(Task list):
a: In the gas prices text, what was North Dakota's statewide average for regular unleaded during the Fourth of July weekend last summer?
b: List every dollar amount given in the gas prices text.
c: Please quote the gas prices text, beginning at the words "Prices at pumps" and stopping after "in recent years.".

(Page text):
Prices at pumps around Fargo and Moorhead this week ranged from about $2.42 to $2.48 per gallon for regular unleaded, down about a dime from a week ago.
With commodity prices showing signs of rising, LaDoucer said prices at the pump could follow suit.
“Our market here tends to respond fairly quickly because we have one of the most competitive markets in the country,” said LaDoucer, adding that gas prices currently vary widely across North Dakota.
“Here in Fargo, we’re paying about $2.45 a gallon, whereas in Bismarck it’s $2.74. As we approach the Fourth of July holiday, I would expect Fargo’s (prices) might move higher and others might come down a little bit,” LaDoucer said.
Whatever the weekend brings, gas prices this summer are well below levels experienced in recent years.
Last summer, the statewide average in North Dakota for regular unleaded was $4.06 a gallon during the Fourth of July weekend, typically the busiest weekend of the year for family automobile travel.

(Available data):
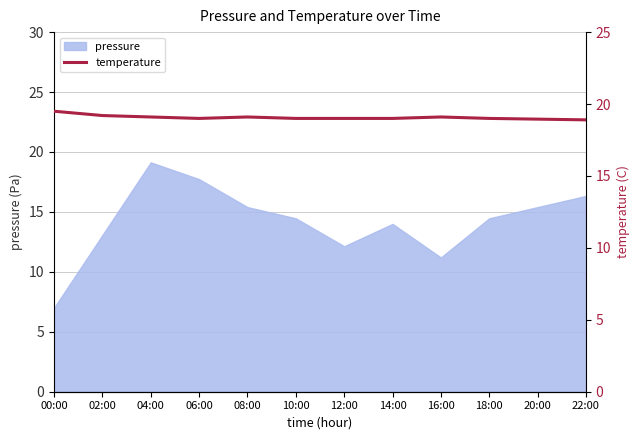

True or false: pressure has a value of 15.4 at 08:00.

True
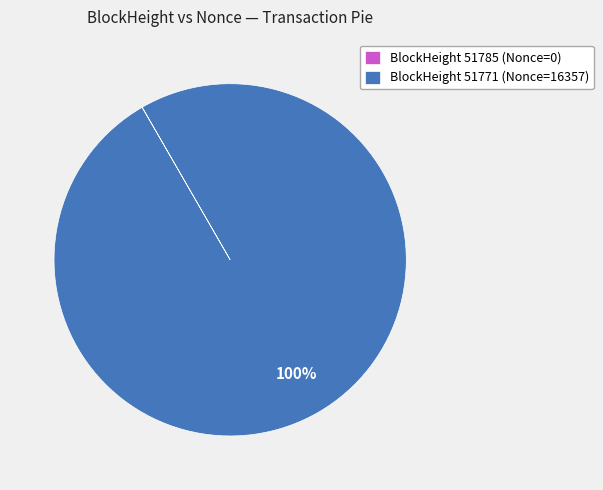

Is there any slice that represents more than half of the pie?

Yes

(Responses to the tasks):
a: $4.06 a gallon.

b: $2.42, $2.48, $2.45, $2.74, $4.06

c:
Prices at pumps around Fargo and Moorhead this week ranged from about $2.42 to $2.48 per gallon for regular unleaded, down about a dime from a week ago.
With commodity prices showing signs of rising, LaDoucer said prices at the pump could follow suit.
“Our market here tends to respond fairly quickly because we have one of the most competitive markets in the country,” said LaDoucer, adding that gas prices currently vary widely across North Dakota.
“Here in Fargo, we’re paying about $2.45 a gallon, whereas in Bismarck it’s $2.74. As we approach the Fourth of July holiday, I would expect Fargo’s (prices) might move higher and others might come down a little bit,” LaDoucer said.
Whatever the weekend brings, gas prices this summer are well below levels experienced in recent years.